Phishing scams on the rise in Singapore
ST logistics, a private vendor for Singapore Armed forces (SAF) responsible for providing third party logistics such as equipping services and e-mart retailers, as well as HMI Institute of Health Science have both reported recent cybercrime incidents. In December 2019, SAF confirmed that as a result of Phishing activity, the personal data of 2,400 SAF employees could have been compromised, with projected data based on the total data present in the system possibly affected.
In an unrelated incident HMI Institute of Health Science reported a probable compromise of 120,000 individuals’ records, which also included 9,8000 records of SAF employees due to a ransomware attack on one of its servers. The SAF servicemen, whose personal information was affected, had attended cardiopulmonary resuscitation and automated external defibrillation courses conducted by the HMI.
Both HMI and ST Logistics carried out extensive forensic investigation probes into these activities with the assistance of both their own cybersecurity team and with the support of external cybersecurity experts. The affected data consisted of personal information such as name, email id, contact numbers, NRIC numbers, birth dates, and address. Though none of the organizations provided the exact details regarding the breaches, one common element in both the incidents was the occurrence of Phishing.
Phishing attacks are the foundation for a majority of advanced and potent malware attacks. Though follow up attacks form the important part of any cyberattack, their ability to cause damage to a system depends upon the success of the Phishing scam. There exist different types of Phishing attack.

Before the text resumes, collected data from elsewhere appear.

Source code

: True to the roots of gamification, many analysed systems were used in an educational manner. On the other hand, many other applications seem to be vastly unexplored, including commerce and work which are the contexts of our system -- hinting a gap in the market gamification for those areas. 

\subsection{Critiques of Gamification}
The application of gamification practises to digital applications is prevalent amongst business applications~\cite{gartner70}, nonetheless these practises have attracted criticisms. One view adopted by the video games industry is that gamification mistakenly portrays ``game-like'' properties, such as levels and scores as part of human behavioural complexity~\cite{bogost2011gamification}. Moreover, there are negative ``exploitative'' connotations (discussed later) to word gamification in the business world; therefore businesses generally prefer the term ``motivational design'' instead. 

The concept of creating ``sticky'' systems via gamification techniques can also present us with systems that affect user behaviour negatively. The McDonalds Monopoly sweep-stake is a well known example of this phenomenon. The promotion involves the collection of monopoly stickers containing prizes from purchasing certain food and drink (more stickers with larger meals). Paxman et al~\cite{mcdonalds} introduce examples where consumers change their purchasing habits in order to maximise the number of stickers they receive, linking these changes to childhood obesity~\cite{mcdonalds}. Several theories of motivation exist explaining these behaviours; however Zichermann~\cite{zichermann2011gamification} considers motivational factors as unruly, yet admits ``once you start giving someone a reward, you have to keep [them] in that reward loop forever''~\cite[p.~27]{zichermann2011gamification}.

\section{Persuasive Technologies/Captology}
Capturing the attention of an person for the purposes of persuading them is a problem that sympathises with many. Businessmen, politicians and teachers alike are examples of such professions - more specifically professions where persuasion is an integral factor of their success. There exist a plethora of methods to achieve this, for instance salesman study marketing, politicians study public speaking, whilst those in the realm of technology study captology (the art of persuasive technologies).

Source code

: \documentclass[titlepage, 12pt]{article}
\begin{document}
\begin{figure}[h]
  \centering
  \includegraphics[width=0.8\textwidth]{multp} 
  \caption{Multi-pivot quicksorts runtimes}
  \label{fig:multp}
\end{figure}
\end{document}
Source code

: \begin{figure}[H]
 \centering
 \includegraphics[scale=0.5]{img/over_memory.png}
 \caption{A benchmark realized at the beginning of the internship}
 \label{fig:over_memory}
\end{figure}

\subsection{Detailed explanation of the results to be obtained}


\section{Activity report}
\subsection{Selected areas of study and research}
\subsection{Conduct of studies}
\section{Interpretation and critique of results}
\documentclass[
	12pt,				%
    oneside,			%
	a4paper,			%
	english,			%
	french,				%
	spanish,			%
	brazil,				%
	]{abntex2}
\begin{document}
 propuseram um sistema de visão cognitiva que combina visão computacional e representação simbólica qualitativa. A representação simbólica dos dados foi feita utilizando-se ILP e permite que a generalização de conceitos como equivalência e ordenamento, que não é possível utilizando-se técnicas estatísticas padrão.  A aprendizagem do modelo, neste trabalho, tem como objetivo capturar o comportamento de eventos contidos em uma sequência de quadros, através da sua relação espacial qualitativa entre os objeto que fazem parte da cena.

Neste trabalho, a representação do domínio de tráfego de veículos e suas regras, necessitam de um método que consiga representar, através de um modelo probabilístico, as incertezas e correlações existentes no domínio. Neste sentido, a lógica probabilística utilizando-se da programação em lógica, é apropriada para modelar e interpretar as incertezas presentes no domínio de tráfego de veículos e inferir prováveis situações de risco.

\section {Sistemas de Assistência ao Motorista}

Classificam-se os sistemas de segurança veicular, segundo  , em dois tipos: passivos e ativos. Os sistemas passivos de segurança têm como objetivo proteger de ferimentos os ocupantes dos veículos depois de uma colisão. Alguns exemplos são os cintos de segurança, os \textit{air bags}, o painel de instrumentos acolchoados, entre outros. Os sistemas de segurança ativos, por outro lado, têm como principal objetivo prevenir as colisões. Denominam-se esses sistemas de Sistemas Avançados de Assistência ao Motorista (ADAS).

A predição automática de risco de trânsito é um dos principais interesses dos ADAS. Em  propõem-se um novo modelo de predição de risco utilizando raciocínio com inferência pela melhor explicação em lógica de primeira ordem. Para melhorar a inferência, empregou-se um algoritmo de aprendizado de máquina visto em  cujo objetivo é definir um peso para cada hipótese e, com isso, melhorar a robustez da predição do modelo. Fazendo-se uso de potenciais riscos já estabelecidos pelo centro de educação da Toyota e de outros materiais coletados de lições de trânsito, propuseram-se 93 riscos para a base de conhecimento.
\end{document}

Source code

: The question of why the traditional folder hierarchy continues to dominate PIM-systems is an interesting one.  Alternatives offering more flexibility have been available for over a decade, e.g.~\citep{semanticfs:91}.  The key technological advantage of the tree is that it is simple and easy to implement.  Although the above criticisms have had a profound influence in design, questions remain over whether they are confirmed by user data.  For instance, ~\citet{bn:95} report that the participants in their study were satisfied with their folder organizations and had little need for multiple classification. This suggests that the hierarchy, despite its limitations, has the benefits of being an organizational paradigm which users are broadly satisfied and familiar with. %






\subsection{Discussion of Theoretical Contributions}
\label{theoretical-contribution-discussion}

The prevention of Phishing for a non-technical person is improved with anti Phishing education and awareness provided by many reputable organizations such as OhPhishKnowB4, Infosec, etc, which provide education and training for an organization’s employees against Phishing attacks. Only understanding Phishing theoretically is not sufficient because, even if a person knows Phishing is done via malicious/spam emails, one cannot possibly differentiate between a benign and malicious email. Thus, practical experience of Phishing attacks and how to tackle them is very helpful. OhPhish solutions provide virtual simulations for Phishing attacks by sending employees Phishing emails and monitoring their response to it, based on their result-tailored education and mitigation knowledge.
As the user her/himself is the first line of defense against any cyberattack, the knowhow to tackle Phishing attacks is highly important. Anti-Phishing education organizations could not only help to educate the employees of any organization, on ways to recognize and tackle Phishing emails, but offer the advice and training of security experts along the way. The training the of IT people regarding different types of Phishing modes can be done as:
Q. What spear Phishing?
A. Spear Phishing is a targeted attack where the attacker conducts research on the victims before sending a personalized message or email
Q. How spear Phishing is different from Phishing?
A. While Phishing is a broader term, Spear Phishing emails are a targeted approach, where the attacker targets either a single recipient or a bulk of recipients based on the same characteristics.
Q. What are different Phishing scams?
A. There are multiple types of Phishing attacks like Email Phishing, Spear Phishing, Whaling, Angler Phishing, Smishing and Vishing.